Conselheiro da Casa Branca diz não serem necessárias novas medidas de confinamento
Não serão necessárias novas medidas de confinamento nos Estados Unidos, apesar do ressurgimento do novo coronavírus em alguns estados, afirmou esta sexta-feira, numa entrevista à AFP, o especialista em doenças infeciosas Anthony Fauci.
"Penso que não vamos falar de um regresso à contenção", disse o imunologista-chefe da Casa Branca. "Penso que a discussão será sobre a tentativa de controlar melhor as zonas do país que parecem estar a registar um aumento de casos", acrescentou Fauci.
Os Estados Unidos são o país com mais mortos. De acordo com os dados mais recentes, foram registados mais 687 mortes devido à covid-19, elevando para mais de 118 mil o número de óbitos desde o início da epidemia.
De acordo com os números contabilizados diariamente pela Universidade Johns Hopkins, sediada em Baltimore (leste), até às 20:30 de quinta-feira (01:30 de hoje em Lisboa), os Estados Unidos identificaram cerca de 2,2 milhões de infeções.
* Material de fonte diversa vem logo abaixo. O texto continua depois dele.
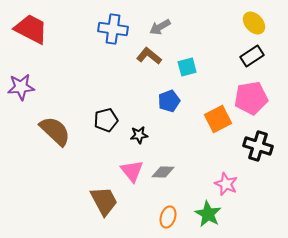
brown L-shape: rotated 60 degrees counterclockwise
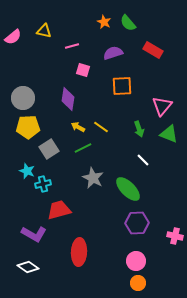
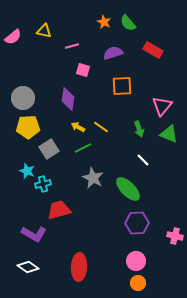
red ellipse: moved 15 px down
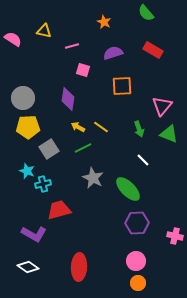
green semicircle: moved 18 px right, 10 px up
pink semicircle: moved 2 px down; rotated 108 degrees counterclockwise
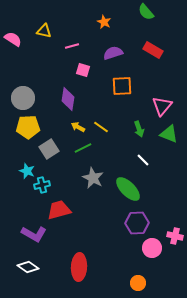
green semicircle: moved 1 px up
cyan cross: moved 1 px left, 1 px down
pink circle: moved 16 px right, 13 px up
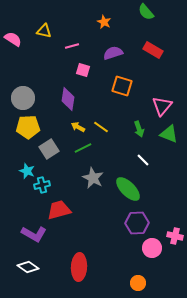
orange square: rotated 20 degrees clockwise
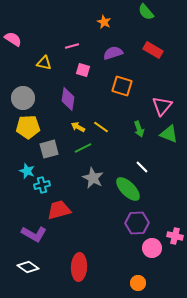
yellow triangle: moved 32 px down
gray square: rotated 18 degrees clockwise
white line: moved 1 px left, 7 px down
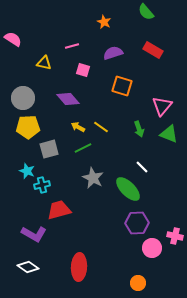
purple diamond: rotated 50 degrees counterclockwise
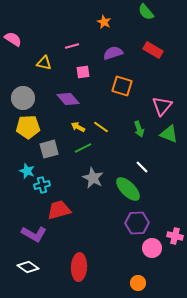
pink square: moved 2 px down; rotated 24 degrees counterclockwise
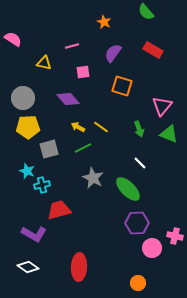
purple semicircle: rotated 36 degrees counterclockwise
white line: moved 2 px left, 4 px up
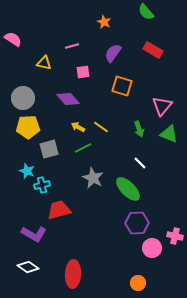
red ellipse: moved 6 px left, 7 px down
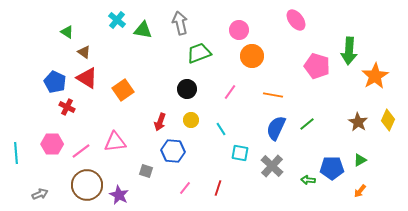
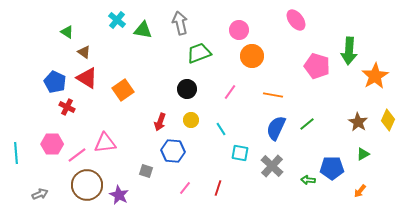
pink triangle at (115, 142): moved 10 px left, 1 px down
pink line at (81, 151): moved 4 px left, 4 px down
green triangle at (360, 160): moved 3 px right, 6 px up
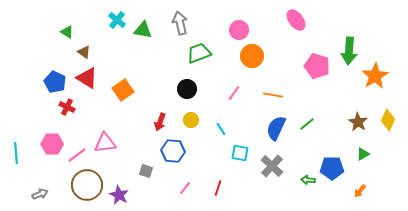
pink line at (230, 92): moved 4 px right, 1 px down
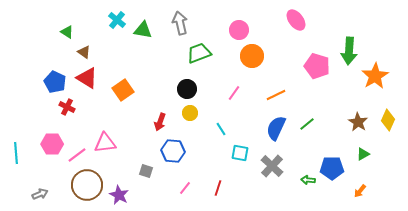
orange line at (273, 95): moved 3 px right; rotated 36 degrees counterclockwise
yellow circle at (191, 120): moved 1 px left, 7 px up
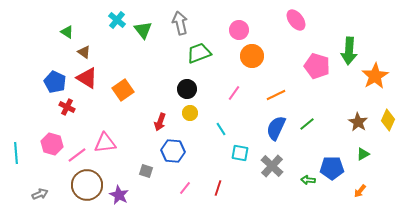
green triangle at (143, 30): rotated 42 degrees clockwise
pink hexagon at (52, 144): rotated 15 degrees clockwise
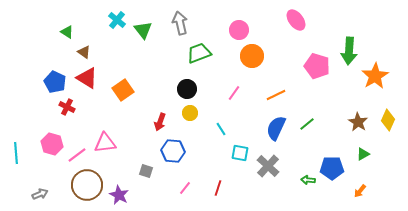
gray cross at (272, 166): moved 4 px left
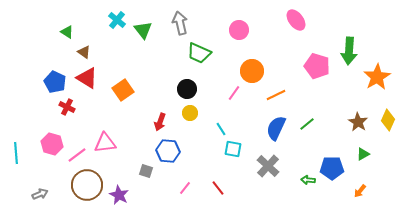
green trapezoid at (199, 53): rotated 135 degrees counterclockwise
orange circle at (252, 56): moved 15 px down
orange star at (375, 76): moved 2 px right, 1 px down
blue hexagon at (173, 151): moved 5 px left
cyan square at (240, 153): moved 7 px left, 4 px up
red line at (218, 188): rotated 56 degrees counterclockwise
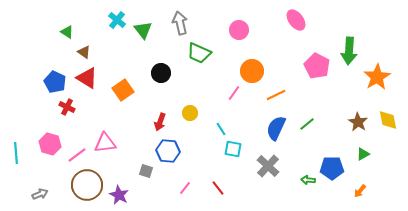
pink pentagon at (317, 66): rotated 10 degrees clockwise
black circle at (187, 89): moved 26 px left, 16 px up
yellow diamond at (388, 120): rotated 35 degrees counterclockwise
pink hexagon at (52, 144): moved 2 px left
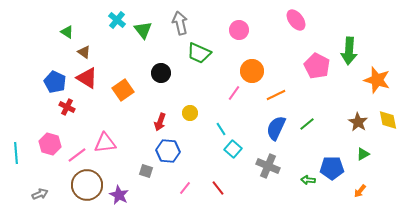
orange star at (377, 77): moved 3 px down; rotated 24 degrees counterclockwise
cyan square at (233, 149): rotated 30 degrees clockwise
gray cross at (268, 166): rotated 20 degrees counterclockwise
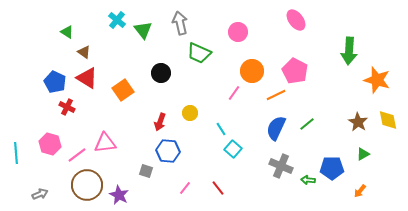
pink circle at (239, 30): moved 1 px left, 2 px down
pink pentagon at (317, 66): moved 22 px left, 5 px down
gray cross at (268, 166): moved 13 px right
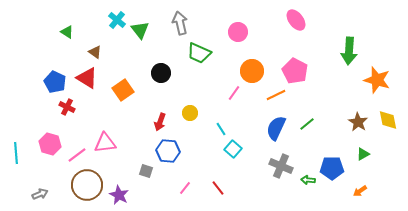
green triangle at (143, 30): moved 3 px left
brown triangle at (84, 52): moved 11 px right
orange arrow at (360, 191): rotated 16 degrees clockwise
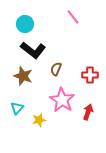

Nos últimos oito dias, as autoridades norte-americanas contaram menos de mil óbitos diários no país, que continua a ser o mais atingido em todo o mundo pela doença causada pelo novo coronavírus (SARS-CoV-2), com cerca de 20 mil novos casos diagnosticados todos os dias.
Cerca de duas dezenas de estados norte-americanos registaram um aumento de casos de covid-19, com a epidemia a deslocar-se de Nova Iorque e do nordeste do país para o sul e o oeste.
Apesar deste aumento, o imunologista-chefe da Casa Branca considerou não serem necessárias novas medidas de confinamento nos Estados Unidos.
Fauci não avançou qualquer previsão sobre a reabertura das fronteiras norte-americanas com a Europa, garantindo que a situação era avaliada quase diariamente pela administração do Presidente Donald Trump.
A pandemia de covid-19 já provocou mais de 450 mil mortos e infetou mais de 8,4 milhões de pessoas em 196 países e territórios, segundo um balanço feito pela agência francesa AFP.
A doença é transmitida por um novo coronavírus detetado no final de dezembro, em Wuhan, uma cidade do centro da China.
Depois de a Europa ter sucedido à China como centro da pandemia em fevereiro, o continente americano é agora o que tem mais casos confirmados e mais mortes.